Two-cut MITI and negative selection strategy using Cas12a improved the accuracy of both junctions. a Schematics of the donor plasmid and targeting strategy for CRISPR/Cas12a-mediated insertion of the SA-IRES-GFP reporter at the AAVS1 locus. The donor plasmid carries two modified Cas12a target sites at both the 5′ and 3′ sides of SA-IRES-GFP (two-MITI donor, D7) which correspond to the genomic target sites, and a negative selection gene herpes simplex virus thymidine kinase (HSV-tk) in the prokaryotic backbone of the donor. b Detection of targeted integration of SA-IRES-GFP cassette from puromycin and FIAU dual resistant clones via PCR. Seven out of eleven clones had expected integration at the left and right junctions. c The sequencing results of the 5′- and 3′-integration junctions amplified from GFP-positive clones produced by the two-MITI donor

Discussion

In this study, we demonstrated that sticky ends generated by Cas12a could facilitate the precise integration of foreign DNA fragments into the target genomic locus. The MITI method relies on Cas12a-induced stable complementary sticky overhangs which can enhance the efficiency and precision of in situ reporter gene targeting, and consequently greater fidelity of targeted gene expression. Our side-by-side comparison experiment revealed that the accuracy of end joining with MITI tends to be higher than the Cas9 HITI strategy at the different loci tested. MITI could be an alternative tool for future gene therapy applications. However, it should be noted that the method we used has some limitations. The number of colonies analyzed in the current study is still small. The results could be further strengthened using NGS.

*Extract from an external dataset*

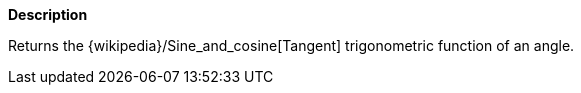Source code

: // This is generated by ESQL's AbstractFunctionTestCase. Do no edit it. See ../README.md for how to regenerate it.

*Description*

Returns the {wikipedia}/Sine_and_cosine[Tangent] trigonometric function of an angle.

Using a dual MITI strategy, we demonstrated the feasibility of precisely replacing a segment of DNA with the desired external DNA sequence via simultaneous cleavage of two neighboring sites in the genome and two corresponding target sites in the donor vector flanked by a negative selection cassette. In contrast, the Cas9 HITI strategy is currently capable of inserting foreign DNA into only a single genomic locus. This dual MITI strategy may be useful in certain situations, such as adding the loxP sequences to both sides of the exon for constructing conditional knockout animals or substituting the whole target gene with the desired coding sequences.

When tagging endogenous genes with a reporter, Cas9-mediated homology-independent knock-in via HITI always deletes the last few codons of the gene, destroying its integrity, which might have an impact on the function of the gene. For example, in our study, when the reporter cassette was used to tag the human CLTA gene using a Cas9 HITI approach, six base pairs were inevitably deleted (Fig. S3). Our MITI approach avoided such genetic deletion by adding essential base pairs after the cleavage site in the donor making it more flexible than the Cas9 HITI method.

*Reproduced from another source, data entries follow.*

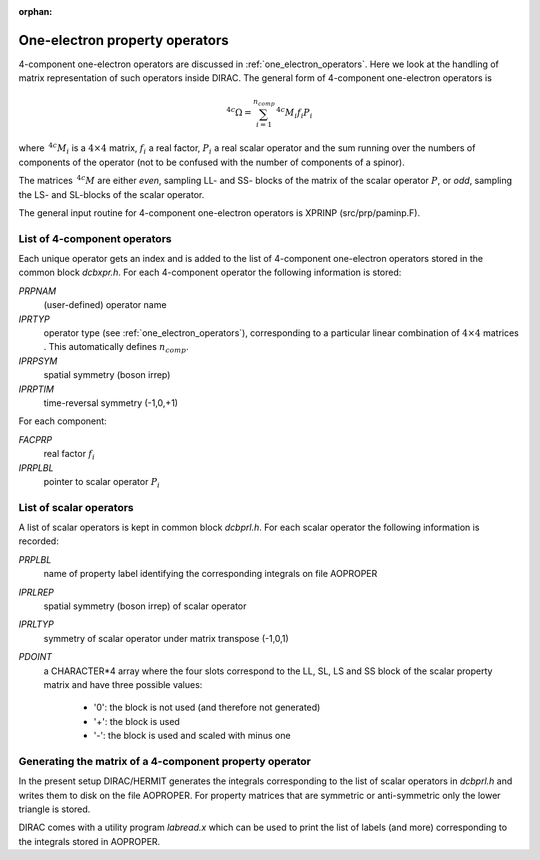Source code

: :orphan:
 

One-electron property operators
===============================

4-component one-electron operators are discussed in :ref:`one_electron_operators`.
Here we look at the handling of matrix representation of such operators inside DIRAC.
The general form of 4-component one-electron operators is

.. math::

   {\,}^{4c}\Omega = \sum_{i=1}^{n_{comp}}{\,}^{4c}M_i f_i P_i

where :math:`{\,}^{4c}M_i` is a :math:`4\times 4` matrix, :math:`f_i` a real factor, 
:math:`P_i` a real scalar operator and the sum running over the numbers of components 
of the operator (not to be confused with the number of components of a spinor).

The matrices :math:`{\,}^{4c}M` are either *even*, sampling LL- and SS- blocks of the 
matrix of the scalar operator :math:`P`, or *odd*, sampling the LS- and SL-blocks of the
scalar operator.

The general input routine for 4-component one-electron operators is XPRINP (src/prp/paminp.F).

List of 4-component operators
-----------------------------

Each unique operator gets an index and is added to the list of 4-component one-electron operators
stored in the common block *dcbxpr.h*. 
For each 4-component operator the following information is stored:

*PRPNAM*  
   (user-defined) operator name
*IPRTYP*  
   operator type (see :ref:`one_electron_operators`), 
   corresponding to a particular linear combination of :math:`4\times4` 
   matrices . This automatically defines :math:`n_{comp}`.
*IPRPSYM*  
   spatial symmetry (boson irrep)
*IPRPTIM* 
   time-reversal symmetry (-1,0,+1)

For each component:

*FACPRP*  
   real factor :math:`f_i` 
*IPRPLBL*  
   pointer to scalar operator :math:`P_i`

List of scalar operators
------------------------
A list of scalar operators is kept in common block *dcbprl.h*. For each scalar operator
the following information is recorded:

*PRPLBL*  
   name of property label identifying the corresponding integrals on file AOPROPER
*IPRLREP*  
   spatial symmetry (boson irrep) of scalar operator
*IPRLTYP*  
   symmetry of scalar operator under matrix transpose (-1,0,1)
*PDOINT*   
   a CHARACTER*4 array where the four slots correspond to the LL, SL, LS and SS block 
   of the scalar property matrix and have three possible values:

      - '0': the block is not used (and therefore not generated)
      - '+': the block is used 
      - '-': the block is used and scaled with minus one

Generating the matrix of a 4-component property operator
--------------------------------------------------------

In the present setup DIRAC/HERMIT generates the integrals corresponding to the list of 
scalar operators in  *dcbprl.h* and writes them to disk on the file AOPROPER. 
For property matrices that are symmetric or anti-symmetric only the lower triangle
is stored.

DIRAC comes with a utility program *labread.x* which can be used to print the list of 
labels (and more) corresponding to the integrals stored in AOPROPER. 

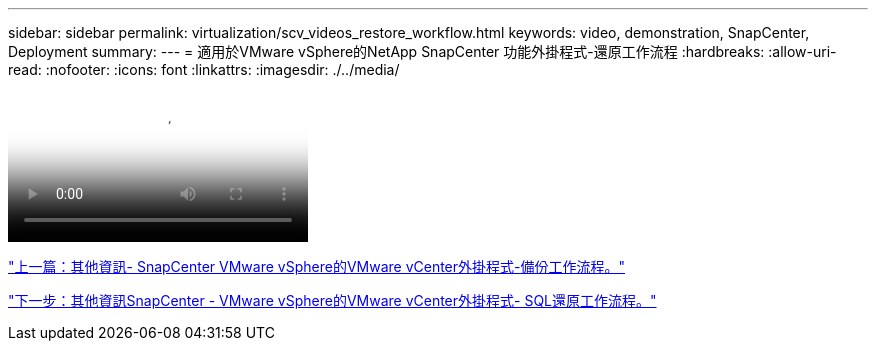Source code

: ---
sidebar: sidebar 
permalink: virtualization/scv_videos_restore_workflow.html 
keywords: video, demonstration, SnapCenter, Deployment 
summary:  
---
= 適用於VMware vSphere的NetApp SnapCenter 功能外掛程式-還原工作流程
:hardbreaks:
:allow-uri-read: 
:nofooter: 
:icons: font
:linkattrs: 
:imagesdir: ./../media/


video::scv_restore_workflow.mp4[NetApp SnapCenter Plug-in for VMware vSphere - Restore Workflow]
link:scv_videos_backup_workflow.html["上一篇：其他資訊- SnapCenter VMware vSphere的VMware vCenter外掛程式-備份工作流程。"]

link:scv_videos_sql_restore.html["下一步：其他資訊SnapCenter - VMware vSphere的VMware vCenter外掛程式- SQL還原工作流程。"]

Nonetheless, further examination of potential limitations and optimization of the MITI method is required. For example, widespread nickase activity of Cas12a [27,28,29] has been reported and may cause random insertion of foreign genes. However, since the fidelity of Cas12a is higher than Cas9 nuclease [11, 12], MITI is likely to have fewer off-target integrations than Cas9 HITI. Furthermore, when using pairs of CrRNAs for dual Cas12a targeting at two different loci, complicated repair events may occur, similar to that seen for CRISPR/Cas9, including the formation of extrachromosomal circular DNA, DNA inversion, and translocation [26]. This should be further tested and verified in the future. Considering there are many kinds of Cas12 with different specificities, potencies and PAM dependence [17, 30,31,32,33], it is possible to extend editable sequence space and enable further optimization of our MITI method.